WHAT NEEDS TO BE DONE: Convert every line of the data below into a JSON list of strings, one string per line, omitting blank lines.

begin

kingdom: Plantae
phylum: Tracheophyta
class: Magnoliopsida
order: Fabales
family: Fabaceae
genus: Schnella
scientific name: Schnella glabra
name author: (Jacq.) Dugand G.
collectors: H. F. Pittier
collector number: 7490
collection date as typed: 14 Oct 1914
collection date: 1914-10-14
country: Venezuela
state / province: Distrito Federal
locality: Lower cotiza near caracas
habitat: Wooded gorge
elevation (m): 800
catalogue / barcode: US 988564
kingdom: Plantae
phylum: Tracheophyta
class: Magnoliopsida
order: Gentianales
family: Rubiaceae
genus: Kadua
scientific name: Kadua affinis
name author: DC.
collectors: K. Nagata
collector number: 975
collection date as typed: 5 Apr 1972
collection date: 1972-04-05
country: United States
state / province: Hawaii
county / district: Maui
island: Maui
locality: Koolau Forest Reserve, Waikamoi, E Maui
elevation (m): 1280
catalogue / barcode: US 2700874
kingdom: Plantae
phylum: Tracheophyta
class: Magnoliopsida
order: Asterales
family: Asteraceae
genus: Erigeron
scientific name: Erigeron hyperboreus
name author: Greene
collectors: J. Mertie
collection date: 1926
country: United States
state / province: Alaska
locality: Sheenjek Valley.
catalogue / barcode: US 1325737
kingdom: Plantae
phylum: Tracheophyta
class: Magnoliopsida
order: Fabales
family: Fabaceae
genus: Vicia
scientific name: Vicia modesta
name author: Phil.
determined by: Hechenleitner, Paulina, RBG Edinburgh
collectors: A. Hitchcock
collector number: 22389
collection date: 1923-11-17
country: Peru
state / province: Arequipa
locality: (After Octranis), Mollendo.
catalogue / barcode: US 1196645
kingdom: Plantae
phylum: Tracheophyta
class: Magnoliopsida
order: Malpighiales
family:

end

EXERCISE RESULT:
[
  "kingdom: Plantae",
  "phylum: Tracheophyta",
  "class: Magnoliopsida",
  "order: Fabales",
  "family: Fabaceae",
  "genus: Schnella",
  "scientific name: Schnella glabra",
  "name author: (Jacq.) Dugand G.",
  "collectors: H. F. Pittier",
  "collector number: 7490",
  "collection date as typed: 14 Oct 1914",
  "collection date: 1914-10-14",
  "country: Venezuela",
  "state / province: Distrito Federal",
  "locality: Lower cotiza near caracas",
  "habitat: Wooded gorge",
  "elevation (m): 800",
  "catalogue / barcode: US 988564",
  "kingdom: Plantae",
  "phylum: Tracheophyta",
  "class: Magnoliopsida",
  "order: Gentianales",
  "family: Rubiaceae",
  "genus: Kadua",
  "scientific name: Kadua affinis",
  "name author: DC.",
  "collectors: K. Nagata",
  "collector number: 975",
  "collection date as typed: 5 Apr 1972",
  "collection date: 1972-04-05",
  "country: United States",
  "state / province: Hawaii",
  "county / district: Maui",
  "island: Maui",
  "locality: Koolau Forest Reserve, Waikamoi, E Maui",
  "elevation (m): 1280",
  "catalogue / barcode: US 2700874",
  "kingdom: Plantae",
  "phylum: Tracheophyta",
  "class: Magnoliopsida",
  "order: Asterales",
  "family: Asteraceae",
  "genus: Erigeron",
  "scientific name: Erigeron hyperboreus",
  "name author: Greene",
  "collectors: J. Mertie",
  "collection date: 1926",
  "country: United States",
  "state / province: Alaska",
  "locality: Sheenjek Valley.",
  "catalogue / barcode: US 1325737",
  "kingdom: Plantae",
  "phylum: Tracheophyta",
  "class: Magnoliopsida",
  "order: Fabales",
  "family: Fabaceae",
  "genus: Vicia",
  "scientific name: Vicia modesta",
  "name author: Phil.",
  "determined by: Hechenleitner, Paulina, RBG Edinburgh",
  "collectors: A. Hitchcock",
  "collector number: 22389",
  "collection date: 1923-11-17",
  "country: Peru",
  "state / province: Arequipa",
  "locality: (After Octranis), Mollendo.",
  "catalogue / barcode: US 1196645",
  "kingdom: Plantae",
  "phylum: Tracheophyta",
  "class: Magnoliopsida",
  "order: Malpighiales",
  "family:"
]